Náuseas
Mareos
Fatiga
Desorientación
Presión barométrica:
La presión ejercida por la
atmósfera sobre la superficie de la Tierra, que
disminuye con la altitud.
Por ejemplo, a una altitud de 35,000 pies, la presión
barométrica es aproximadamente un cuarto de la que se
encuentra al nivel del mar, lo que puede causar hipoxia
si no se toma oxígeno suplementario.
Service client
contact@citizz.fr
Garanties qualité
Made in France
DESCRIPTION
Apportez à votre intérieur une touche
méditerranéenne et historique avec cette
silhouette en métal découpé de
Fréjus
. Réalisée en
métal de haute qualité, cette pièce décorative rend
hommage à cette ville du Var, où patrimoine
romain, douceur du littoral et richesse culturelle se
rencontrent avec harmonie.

■ **YOUR ASSIGNMENT**
Give the records above again, word for word.

■ **SOLUTION TO THE PROBLEM**
Náuseas
Mareos
Fatiga
Desorientación
Presión barométrica:
La presión ejercida por la
atmósfera sobre la superficie de la Tierra, que
disminuye con la altitud.
Por ejemplo, a una altitud de 35,000 pies, la presión
barométrica es aproximadamente un cuarto de la que se
encuentra al nivel del mar, lo que puede causar hipoxia
si no se toma oxígeno suplementario.
Service client
contact@citizz.fr
Garanties qualité
Made in France
DESCRIPTION
Apportez à votre intérieur une touche
méditerranéenne et historique avec cette
silhouette en métal découpé de
Fréjus
. Réalisée en
métal de haute qualité, cette pièce décorative rend
hommage à cette ville du Var, où patrimoine
romain, douceur du littoral et richesse culturelle se
rencontrent avec harmonie.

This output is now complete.